- _The records_
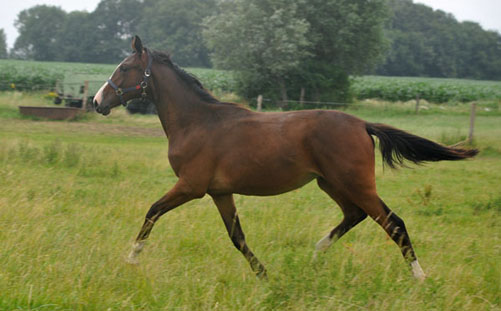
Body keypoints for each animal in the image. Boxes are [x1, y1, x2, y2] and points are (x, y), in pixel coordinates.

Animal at [93, 36, 476, 280]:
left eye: (124, 67)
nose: (97, 102)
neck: (198, 121)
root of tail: (362, 124)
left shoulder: (191, 186)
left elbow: (152, 212)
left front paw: (131, 259)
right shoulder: (220, 192)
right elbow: (237, 237)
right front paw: (265, 275)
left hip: (356, 183)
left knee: (393, 223)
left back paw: (420, 277)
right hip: (330, 183)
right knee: (355, 215)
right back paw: (316, 253)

- _Assignment_
Would you return exactly, and only, the lines beginning at the one with "right front paw: (265, 275)" and ending at the last line of the listing?

- _Written reply_
right front paw: (265, 275)
left hip: (356, 183)
left knee: (393, 223)
left back paw: (420, 277)
right hip: (330, 183)
right knee: (355, 215)
right back paw: (316, 253)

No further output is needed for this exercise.